* ENTRIES SUPPLIED:
━━━━━━━━━━

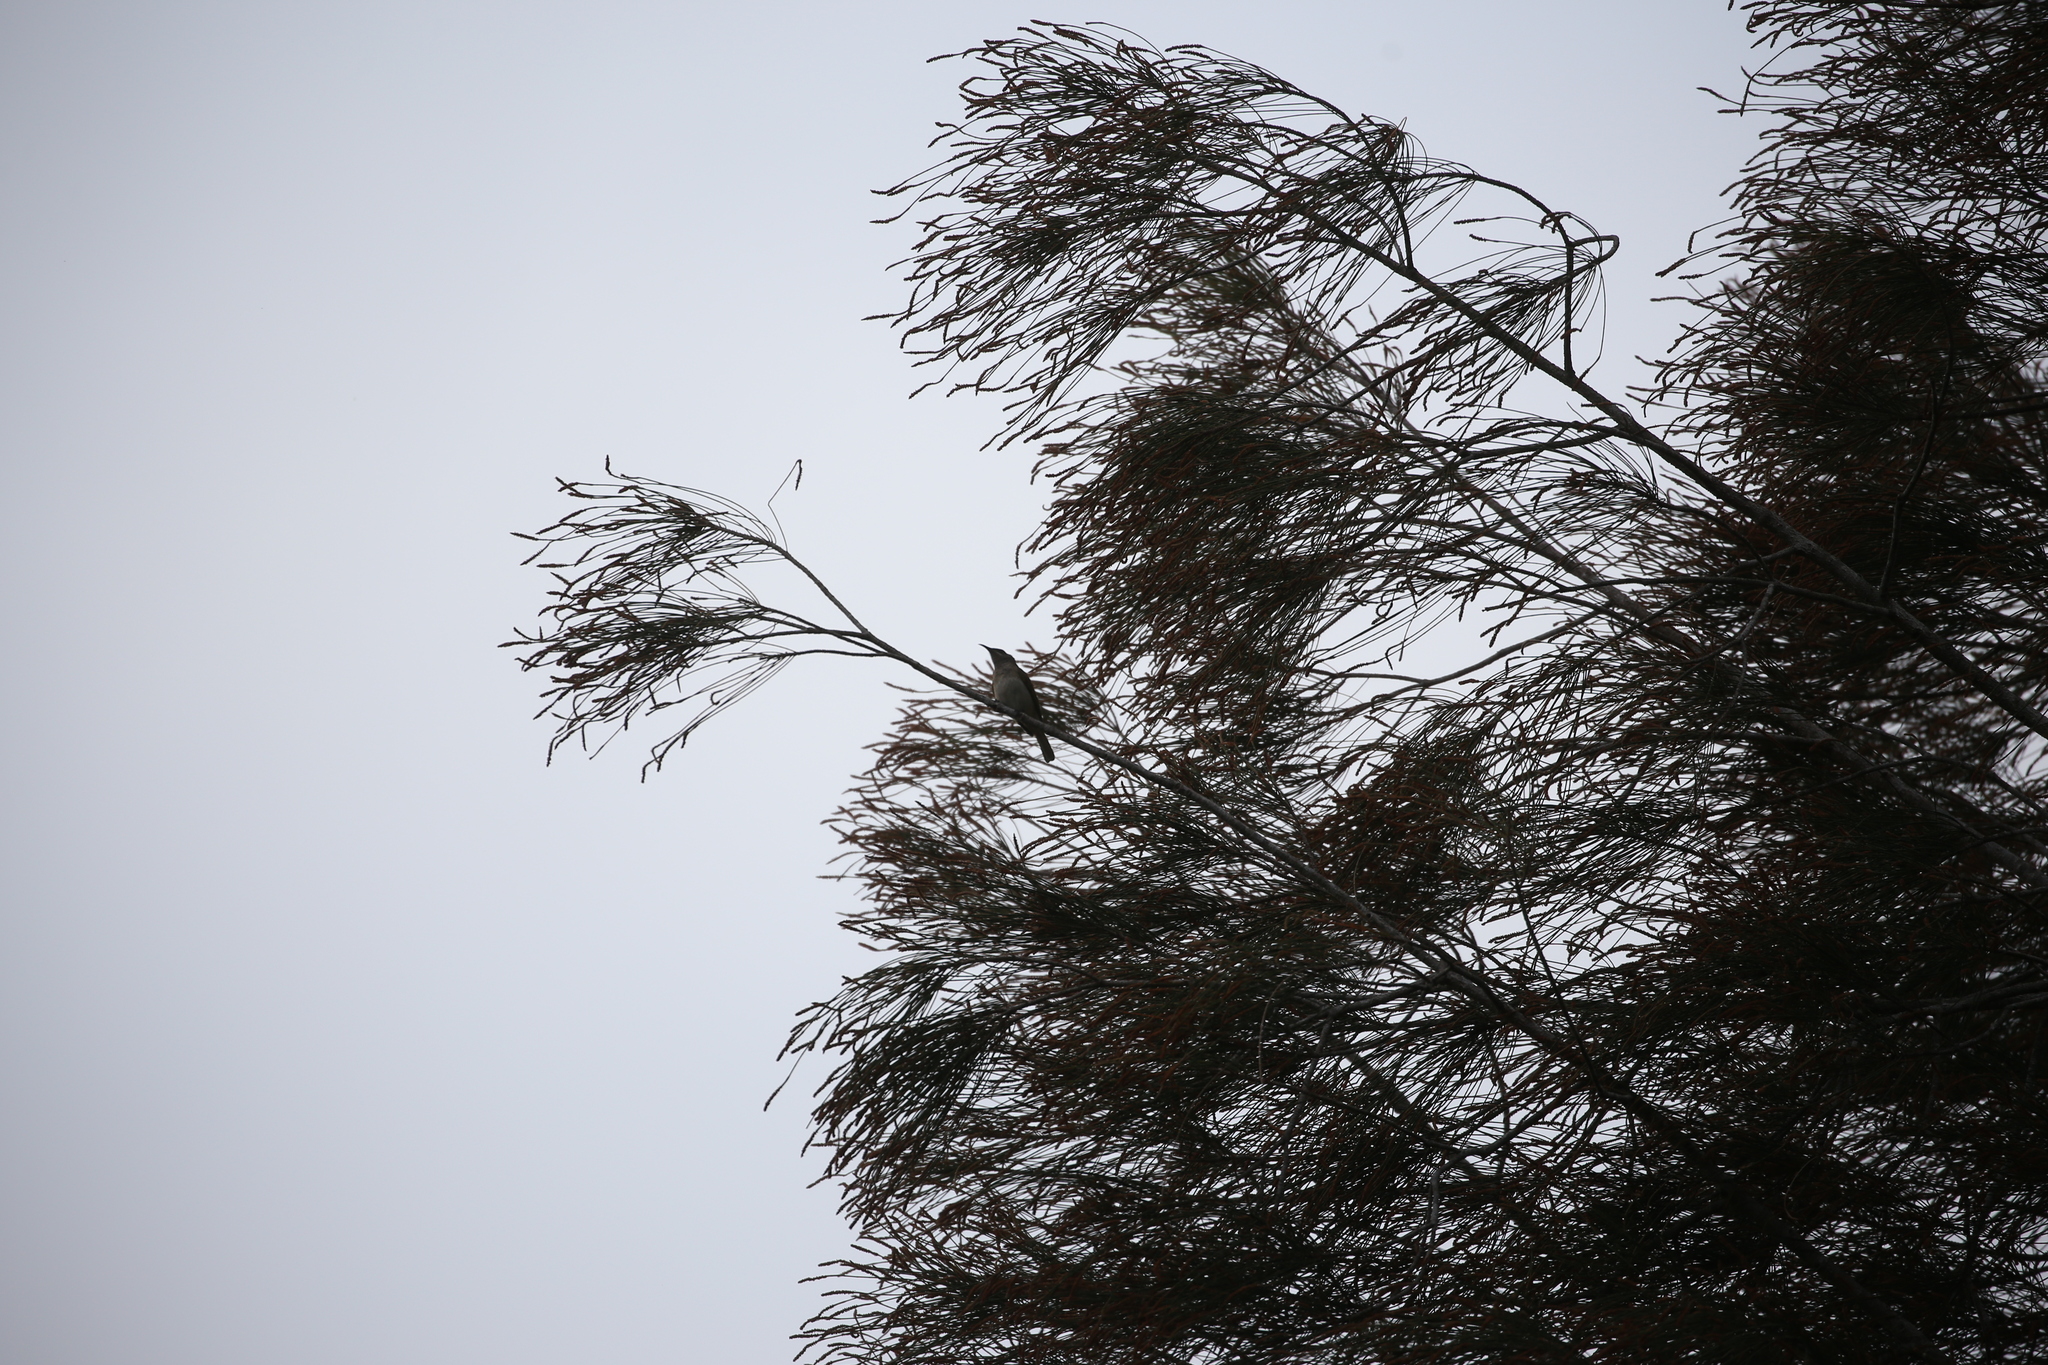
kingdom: Animalia
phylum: Chordata
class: Aves
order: Passeriformes
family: Meliphagidae
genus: Lichmera
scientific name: Lichmera indistincta
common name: Brown honeyeater
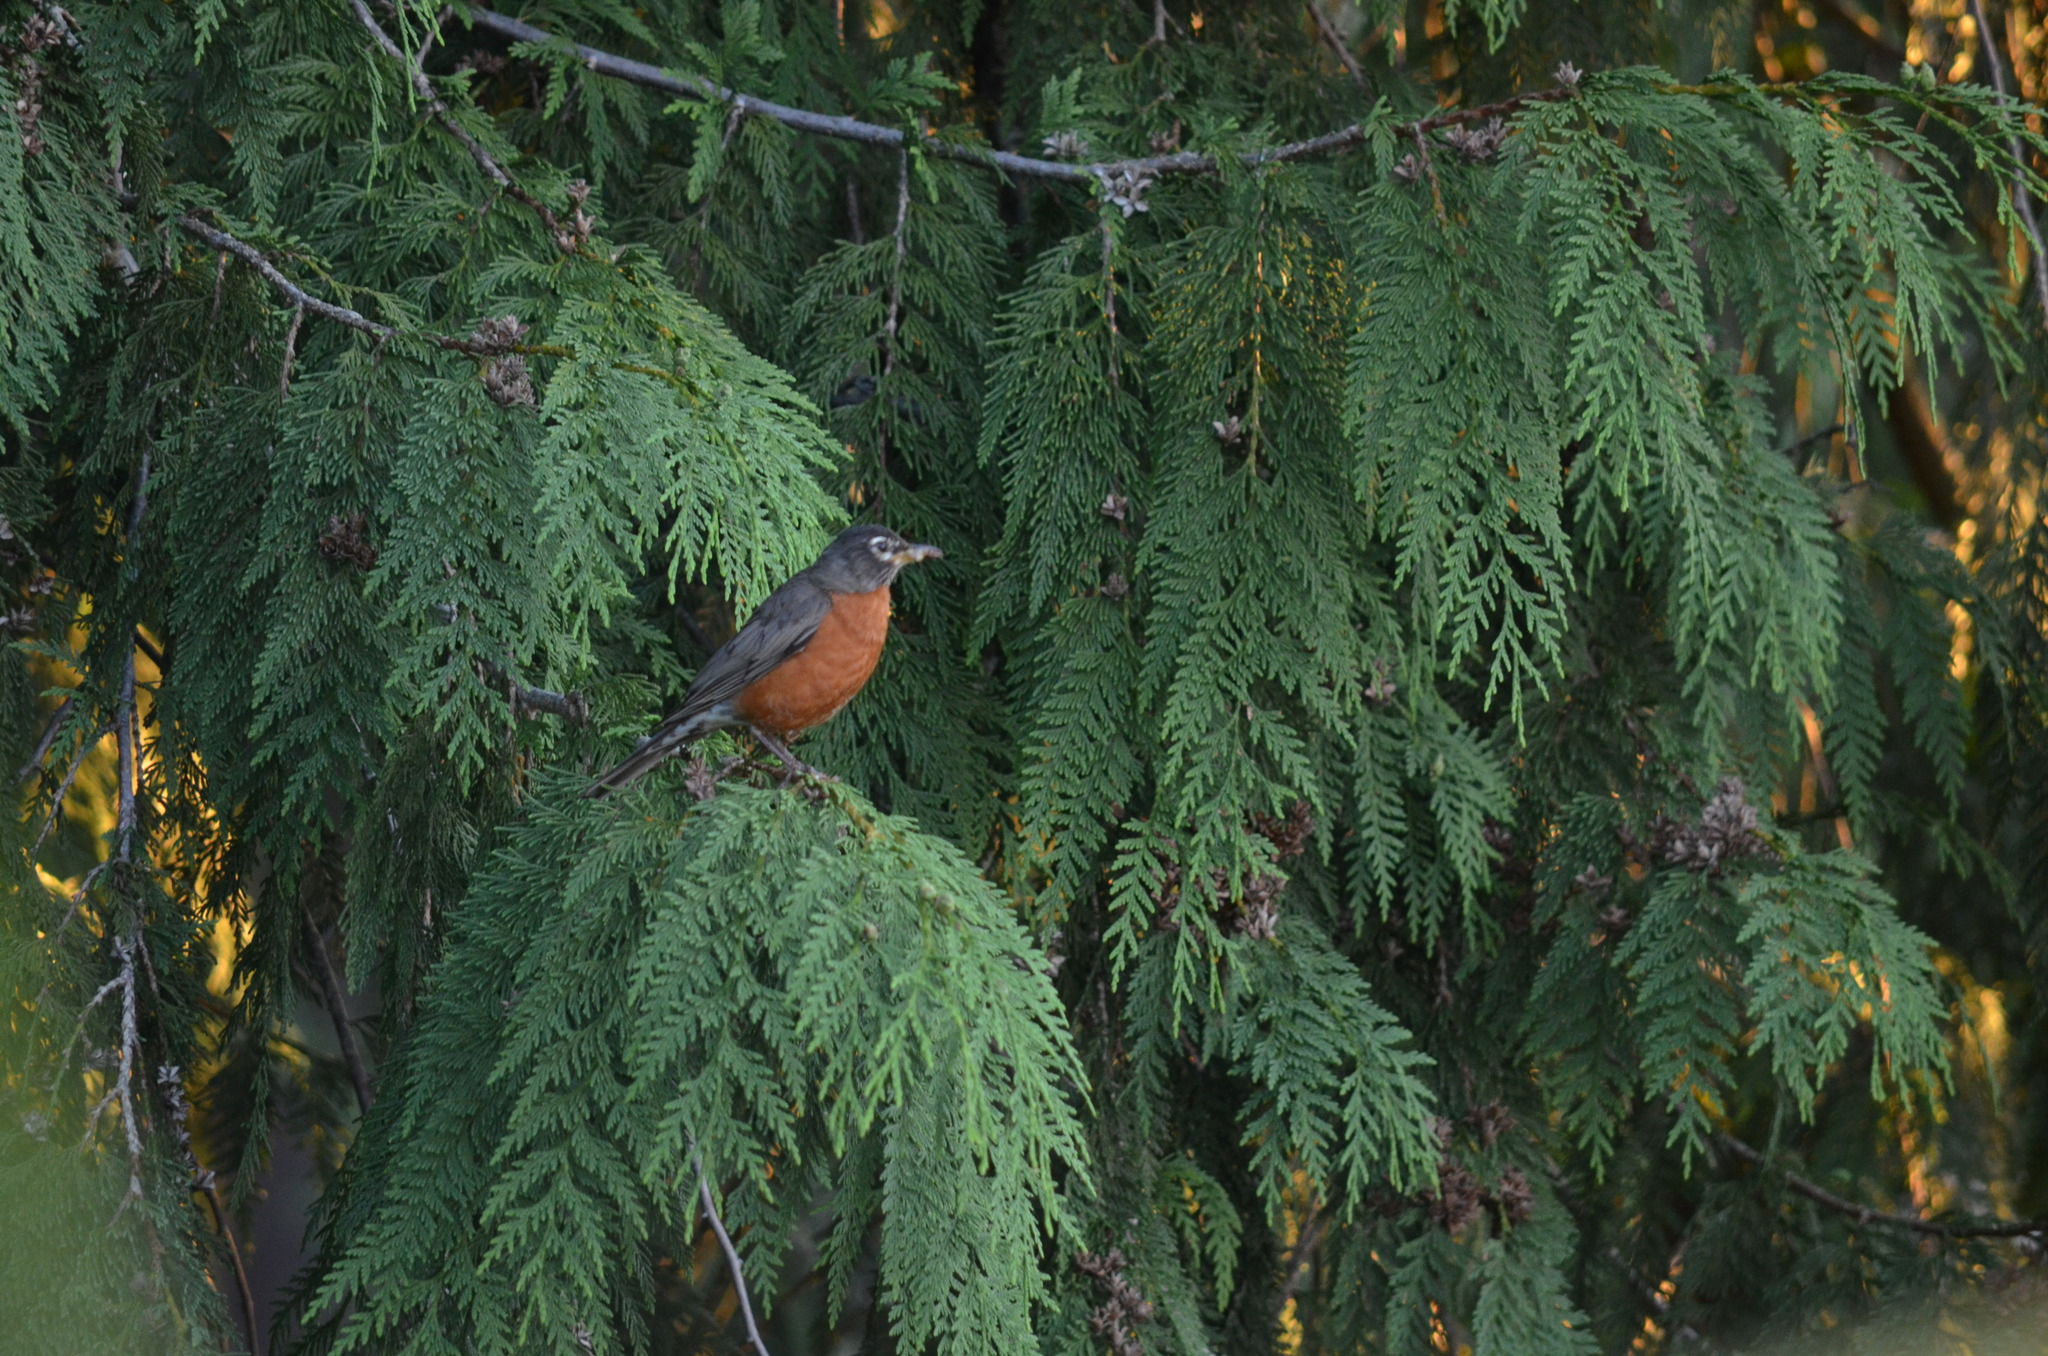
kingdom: Animalia
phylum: Chordata
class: Aves
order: Passeriformes
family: Turdidae
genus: Turdus
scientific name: Turdus migratorius
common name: American robin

━━━━━━━━━━

* DIRECTIONS FOR THIS TASK: Render all of the lines above as a numbered list, leaving out blank lines and the pictures.

* RESULT OF THE TASK:
1. kingdom: Animalia
2. phylum: Chordata
3. class: Aves
4. order: Passeriformes
5. family: Meliphagidae
6. genus: Lichmera
7. scientific name: Lichmera indistincta
8. common name: Brown honeyeater
9. kingdom: Animalia
10. phylum: Chordata
11. class: Aves
12. order: Passeriformes
13. family: Turdidae
14. genus: Turdus
15. scientific name: Turdus migratorius
16. common name: American robin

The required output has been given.